This is the second in a series of articles written by the Adventure in Focus team. While traveling throughout Southeast Asia, AIF is documenting the projects of several GlobalWA member organizations that are working on the ground in the region. Jesse submitted this article from Thailand, while working with Bill Taylor of SE Asia Children’s Foundation.
Bill Taylor, the energetic and affable founder of SE Asia Children’s Foundation, is retired. You wouldn’t know it by spending time with him, though. He spends three to four months each year in Southeast Asia, visiting the projects he works year-round to fund. His foundation, a long-time Global Washington member, is helping children – especially girls – break the cycle of poverty into which they were born and from which they are not likely to escape without outside assistance. Bill’s positivity is infectious and his love for his work is present in everything he does. A former management consultant, he uses the knowledge and skills that he’s accumulated throughout his career to help build capacity, train leaders and strategize for organizations in Southeast Asia that are helping at-risk children obtain a stable and nurturing environment.

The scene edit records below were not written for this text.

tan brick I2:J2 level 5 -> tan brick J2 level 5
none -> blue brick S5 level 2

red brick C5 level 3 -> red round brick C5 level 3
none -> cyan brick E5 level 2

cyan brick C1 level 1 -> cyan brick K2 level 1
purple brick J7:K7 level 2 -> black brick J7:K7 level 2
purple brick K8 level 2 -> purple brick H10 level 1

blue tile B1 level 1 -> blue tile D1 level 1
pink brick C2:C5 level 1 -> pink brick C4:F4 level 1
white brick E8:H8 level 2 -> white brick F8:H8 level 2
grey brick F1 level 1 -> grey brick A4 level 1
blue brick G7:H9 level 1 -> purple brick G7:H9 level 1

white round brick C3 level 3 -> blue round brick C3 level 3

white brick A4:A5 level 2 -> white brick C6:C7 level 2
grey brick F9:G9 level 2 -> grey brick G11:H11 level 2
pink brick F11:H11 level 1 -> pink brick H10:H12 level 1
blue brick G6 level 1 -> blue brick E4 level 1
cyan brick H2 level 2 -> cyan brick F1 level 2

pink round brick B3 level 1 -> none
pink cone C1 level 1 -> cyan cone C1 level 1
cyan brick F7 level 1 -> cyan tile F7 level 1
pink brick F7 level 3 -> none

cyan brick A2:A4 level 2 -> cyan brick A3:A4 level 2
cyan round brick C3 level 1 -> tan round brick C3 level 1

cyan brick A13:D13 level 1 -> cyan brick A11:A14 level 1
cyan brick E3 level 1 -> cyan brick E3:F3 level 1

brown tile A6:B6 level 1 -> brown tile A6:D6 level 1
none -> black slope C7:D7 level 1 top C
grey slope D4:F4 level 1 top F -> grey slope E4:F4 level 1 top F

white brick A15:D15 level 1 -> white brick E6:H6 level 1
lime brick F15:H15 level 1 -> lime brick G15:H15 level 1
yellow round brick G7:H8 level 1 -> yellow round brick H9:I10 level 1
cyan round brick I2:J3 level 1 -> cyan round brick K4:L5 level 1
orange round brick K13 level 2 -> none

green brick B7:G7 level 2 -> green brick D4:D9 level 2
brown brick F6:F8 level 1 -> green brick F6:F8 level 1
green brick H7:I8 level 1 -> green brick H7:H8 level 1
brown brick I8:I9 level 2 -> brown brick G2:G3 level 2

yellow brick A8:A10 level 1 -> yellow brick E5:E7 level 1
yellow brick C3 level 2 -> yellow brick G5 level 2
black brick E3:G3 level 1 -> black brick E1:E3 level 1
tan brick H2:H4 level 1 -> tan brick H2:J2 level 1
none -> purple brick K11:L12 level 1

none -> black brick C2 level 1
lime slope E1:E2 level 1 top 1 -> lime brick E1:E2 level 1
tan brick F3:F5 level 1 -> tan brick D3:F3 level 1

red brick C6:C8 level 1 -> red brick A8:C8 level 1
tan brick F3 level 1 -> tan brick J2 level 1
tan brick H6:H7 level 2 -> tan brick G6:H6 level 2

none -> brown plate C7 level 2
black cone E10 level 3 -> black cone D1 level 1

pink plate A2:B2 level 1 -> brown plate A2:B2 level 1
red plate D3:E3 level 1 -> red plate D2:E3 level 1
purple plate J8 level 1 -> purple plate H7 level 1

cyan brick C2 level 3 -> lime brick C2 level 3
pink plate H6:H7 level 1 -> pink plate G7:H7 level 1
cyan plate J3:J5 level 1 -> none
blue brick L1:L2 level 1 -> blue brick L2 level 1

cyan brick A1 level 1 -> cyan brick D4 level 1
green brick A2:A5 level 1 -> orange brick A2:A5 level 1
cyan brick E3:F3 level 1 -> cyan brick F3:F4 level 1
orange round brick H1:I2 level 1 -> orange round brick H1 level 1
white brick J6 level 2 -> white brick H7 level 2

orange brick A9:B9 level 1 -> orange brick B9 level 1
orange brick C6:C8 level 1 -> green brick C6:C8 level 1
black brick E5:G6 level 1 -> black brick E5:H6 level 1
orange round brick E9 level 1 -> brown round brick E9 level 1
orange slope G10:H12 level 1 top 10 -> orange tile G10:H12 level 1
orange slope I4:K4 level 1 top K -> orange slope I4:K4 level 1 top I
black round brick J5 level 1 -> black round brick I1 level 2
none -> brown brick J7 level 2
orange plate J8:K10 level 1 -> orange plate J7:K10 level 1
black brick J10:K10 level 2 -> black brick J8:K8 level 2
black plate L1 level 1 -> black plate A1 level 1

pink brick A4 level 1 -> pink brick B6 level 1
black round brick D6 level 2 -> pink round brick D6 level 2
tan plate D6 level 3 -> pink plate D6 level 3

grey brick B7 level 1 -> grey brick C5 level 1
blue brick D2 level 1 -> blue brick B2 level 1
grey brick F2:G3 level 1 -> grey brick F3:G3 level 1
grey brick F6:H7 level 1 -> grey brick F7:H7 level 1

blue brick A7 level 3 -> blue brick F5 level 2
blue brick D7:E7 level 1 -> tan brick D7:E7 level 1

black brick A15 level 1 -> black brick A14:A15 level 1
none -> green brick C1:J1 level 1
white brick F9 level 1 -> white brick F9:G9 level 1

We met Bill in the small city of Chaing Rai, Thailand and had the pleasure of accompanying him to a few of his projects. First on our list was Baan Saan Rak, a small orphanage in a village not far from the city. Jit, a small but determined woman, whom Bill has nicknamed “Mighty Mouse,” runs this “House of Love,” as the name translates in English, on her modest-sized property. SE Asia Children’s Foundation is partnering with the local Rotary Club to rebuild Baan Saan Rak’s main pavilion and volunteer guesthouse, which was damaged in a May 2014 earthquake. The project recently suffered a loss when the contractor passed away shortly after finishing the architectural plans for the two structures. Bill, along with Carol Acosta of the Rotary Club, must now find a new contractor for Jit and Baan Saan Rak.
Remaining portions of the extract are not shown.